Currently on view at Victoria Miro, Portals is Njideka Akunyili Crosby’s first solo show in Britain. Drawing upon religious art, traditional modes of academic portrait painting, personal anecdotes, history, and cross-cultural exchange, her new series of large-scale paintings examine generalisations about African diaspora and notions of cultural identity. Born in Nigeria, Akunyili Crosby moved to the United States at the age of sixteen, and currently resides in Los Angeles. She is in many ways culturally tied to her homeland, a place she uses as a source of great inspiration, but her work is largely grounded in Western art history. With a keen interest in the ways society categorises individuals and cultures as a whole, she is aware of the groups she falls into. She has been noted by others, and in many ways identifies, as an African American woman, as a Nigerian woman, as an American woman, as a wife, and as an artist; she exists as an individual who inhabits many spheres, residing in a realm of constant flux and transformation.
Her multi-layered and highly complex paintings are a way for her to contribute to this new crop of people, the new cultural identity of a body in transition— an immigrant occupying two identities, two distinct cultures. Her compositions are usually figurative, and are always very layered, both literally in terms of collage techniques and metaphorically by making reference to a long line of pictorial symbolism. The series Portals is an invitation for the viewer into her life, where she creates interior scenes or as she calls them ‘wormholes,’ by which the viewer can examine individual identities that exist in scenes of everyday life. She renders her family and friends while they eat, drink, and watch television, simple activities that act as points of departure and arrival for examining the ebbs and flows of cross-cultural identity. The windows, screens, doors, and televisions act as points of entry for crossing the threshold into a new cultural realm. The ethos of her practice is to uncover nuances in time, space, and values that exist in different societies and regions.
In the work Ike Ya (2016) she captures an affectionate moment between a couple. However, alongside the tenderness of the embrace there is also a sense of pacifying another’s behaviour. Like most of her other portraits, the viewer doesn’t meet the gaze of the subject, rather examining the work from a slightly voyeuristic perspective. Additionally she and her husband are often the models for her paintings, so in many ways this image addresses her anxieties about marrying a white American man, someone who is rooted in another culture. As in many of her other works, her loaded symbolic iconography becomes clear only upon closer inspection.
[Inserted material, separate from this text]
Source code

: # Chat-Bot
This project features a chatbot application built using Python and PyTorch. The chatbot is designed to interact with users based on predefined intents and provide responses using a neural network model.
At first glance the painting portrays a relatively westernised couple in their home, however there are key objects that are indicative of an attention to Nigerian pop culture and politics. Using an acetone transfer technique the artist lays a second wave of imagery that layers her Nigerian self with her American self. Offsetting the couple are Nollywood film posters, Nigerian celebrities, and ‘Bring Back our Girls’ slogans, in reference to the 2014 kidnapping of Nigerian schoolgirls by Boko Haram. Additionally the artists grandmother’s storm lantern is included in the scene, an item that is present throughout her oeuvre, such as in Grandmother’s Parlour (2016).
Truly a master storyteller Akunyili Crosby”s work operates in an ‘in-between’ realm, examining different zones of identity and normalcy. In Super Blue Omo (2016), the title refers both to a well-known brand of washing powder that was advertised in Nigeria in the 1980s, and that Akunyili Crosby would have been familiar with as a child, as well as an emotional state of ‘blueness.’ The advertisement for the cleaning product is playing on the television, while the lone female figure stares off into the distance. Sitting on a couch with a tea set for two, this image of coolness draws connections between commodity goods and psychological states.
The objects in Akunyili Crosby’s works hold equal symbolic weight as the sitters, sometimes acting as stand-ins for particularly loaded visual icons. The Twain Shall Meet (2015) alludes to traditional still lives in the art historical canon. The image depicts an interior scene with a table owned by her grandmother centrally placed. Atop the table are framed images of her family members, as well as the recurring motif of her grandmother’s kerosene lamp which makes reference to rural areas of Nigeria where electricity is unreliable or nonexistent. There are also tea containers and images of the Virgin Mary, making a commentary on the history of British colonial rule.
The collaged elements and attention to texture plays into notions of dual identity, and counteract generalisations made about African culture and the diasporic experience. Akunyili Crosby explains that ‘the layers of herself change over time, as she moves farther out into the world.’ Her patchwork of iconography allows her to create multi-faceted individuals. Speaking to both urban and rural life, she depicts the many identities that exist in a single person. It is hard to categorise her figures into a simple box, because the specific idea of a character doesn’t exist. Her vibrant works portray the contemporary experience of postcolonial self, of an individual who inhabits a liminal space.